I will take a photo from this same vantage point in about a month, and I hope you will see green grass instead of red dirt.

My big project for the week was planting 150 pounds of grass seed on almost 1.5 acres of bare ground. I think I prepared the soil adequately by plowing, tilling and then rolling after the seed was planted. I used a seed call "contractor's mix" which is several types of fescue. It's a good seed to plant in fall since it germinates quickly. We have five weeks until the average date of our first hard freeze, so that should give the seed time to get established.

We received a half inch of rain several hours after I sowed the seed, so maybe I hit the timing right for once. Because I rolled the tilled soil with a 300-pound soil compactor, I don't think the seed washed on me.

We'll know for sure in about a month.

Tuesday, October 6, 2009

Posts may be light, but I'm not goofing off

Deerfield Diary posts may be a little sporadic for the next few days, but I have a good excuse. My friend Glenn and I are completing a built-in wall unit for my daughter and son-in-law. The photo at right is of the 13-foot cherry desk top.

Glenn, a cabinet maker par excellence, is doing the building and I'm doing the finishing.

Deerfield Diary normally does not allow commercial messages, but I'm making an exception. Glenn R. Baker
is without a doubt the top cabinet maker in East Tennessee. Anybody considering any type of cabinetry from kitchens to wall units should give Glenn a call.

Monday, October 5, 2009

Little rat snakes grow to be big rat snakes

Remember my post wherein a large rat snake scared the willies out of me when it stuck its head out of my extension cord reel?

Neighbor Larry found a baby one yesterday and brought it up to the house. Rat snakes can be a little aggressive when cornered. This little one had already learned its strike pose and shook its tiny tail like it meant business. Being only about 6 inches long instead of 6 feet, it was kind of cute.

We like rat snakes around Deerfield because they, along with hawks, tend to keep our prolific field mice population in check. Larry released him in the woods. Larry, was that your woods or mine?

Friday, October 2, 2009

Six weeks until first hard freeze

In preparation for planting my doomed fall garden, I spent quite a bit of time calculating the first hard freeze for my zip code -- 37777. A hard freeze is when the temperature reaches 28 degrees at night.

Today is the six-week mark.

The pumpkin in the photo will not make it to maturity if the freeze occurs on schedule. If you recall in an earlier post, the pumpkin is totally a volunteer that sprang up in a hard patch of ground near the well. It has been neither tilled or fertilized. My fall garden is a few feet away, dead and brown.

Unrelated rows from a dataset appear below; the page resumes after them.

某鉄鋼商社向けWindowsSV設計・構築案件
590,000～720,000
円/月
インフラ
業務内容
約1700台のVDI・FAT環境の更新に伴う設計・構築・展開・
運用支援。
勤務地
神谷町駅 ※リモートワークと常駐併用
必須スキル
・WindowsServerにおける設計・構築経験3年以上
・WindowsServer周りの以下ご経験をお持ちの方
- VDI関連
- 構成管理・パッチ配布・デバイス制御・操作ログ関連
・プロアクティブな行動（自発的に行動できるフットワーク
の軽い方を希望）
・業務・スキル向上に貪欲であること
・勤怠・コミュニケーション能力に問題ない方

I will be sure to plant some pumpkins next year so Maw Nature can have a little more fun with me.

Thursday, October 1, 2009

Fall garden update: A complete bust

When I started Deerfield Diary on January 1, I vowed to share my failures along with any successes I might have on our homestead. We can chalk up my first fall garden as a .005 on a scale of 1 to 10.

While visions of cabbage, turnip greens, bok choy and broccoli danced in my head, reality brought me only a few handfuls of icicle radishes. I can blame insects, torrential rains and probably some rabbits for my failure, but the real culprit is my soil which does not have enough organic matter. At the first sign of dry weather, my soil starts to crack like a cheap mirror. Garden soil should crumble in your hand like cornbread. Mine flakes like an overdone biscuit.

Between now and spring, I will be hauling manure, leaves, clippings, compost, peat and maybe even some shredded newsprint into the garden. I should have known that you can't turn fallow land into a cornucopia in a single season.

I always like to include a photo with my posts, but this has none. How do you take a picture of nothing?